Vertex's Chief Executive Officer and President, Reshma Kewalramani, M.D., said during the call that the company is on track to reach 90% of all patients with CF and is working toward addressing unmet needs in the remaining 10%.
In the second quarter of 2021, net product revenues for Vertex rose by 4% to $1.26 billion in the U.S. and by 71% to $536 million outside the U.S., compared with the second quarter of last year.
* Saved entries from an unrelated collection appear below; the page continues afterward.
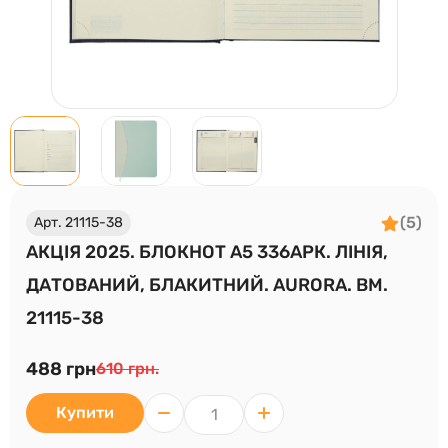
(5)
Арт. 21115-38
АКЦІЯ 2025. БЛОКНОТ А5 336АРК. ЛІНІЯ,
ДАТОВАНИЙ, БЛАКИТНИЙ. AURORA. ВМ.
21115-38
488 грн
610 грн.
Купити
Vertex also recently announced plans to start a Phase III trial studying a combination regimen comprising three of its therapies for CF (VX-121, tezacaftor and VX-561) after positive Phase II data on the combination was reported. The triplet drug combination is being compared with Vertex's Trikafta, the company's current lead drug for CF.
If findings from the late-stage trial show the triple-combination therapy is superior, it may replace Trikafta. The Phase III program will launch sometime in the second half of this year and will include two 48-week trials in 800 patients.
"We have now secured reimbursement agreements for the triple combination in more than 15 countries outside the U.S. and started expansion into younger age groups with the U.S. approval in patients 6 to 11 years of age last month," said Dr. Kewalramani, in a statement. "Looking forward, we continue to see significant growth ahead in CF, with more than 30,000 CF patients who may benefit from the triple combination but who are not yet treated."
While successful in CF, the company is eager to diversify, putting Phase II clinical trials in sickle-cell disease, beta-thalassemia, kidney diseases, and pain management. Data readouts for these trials are expected over the next six to nine months.
Dr. Kewalramani noted that the company is currently seeing "impressive clinical results" with its most advanced non-CF program, CTX001, having dosed more than 45 patients with sickle cell disease and beta-thalassemia with a CRISPR/Cas9 gene-editing therapy co-developed with CRISPR Therapeutics.
In June, Vertex and CRISPR Therapeutics announced data from two ongoing Phase I/II clinical trials of CTX001 in 22 patients with beta-thalassemia and sickle cell disease. Following infusion, all 15 patients with beta-thalassemia were transfusion independent and all seven patients with sickle cell disease were free of vaso-occlusive crises.
"These results add to the growing body of evidence that CTX001 may hold the promise for a one-time functional cure for sickle cell disease and beta-thalassemia," said Dr. Kewalramani in a statement. "We are working with urgency to complete enrollment and look forward to finalizing regulatory discussions and moving towards filing."
Charlie Wagner, Vertex's executive vice president and chief financial officer, said during the earnings call that each of these therapeutic areas represents a significant opportunity for the company. For instance, the non-opioid pain management programs could help the company latch on to an over $4 billion market.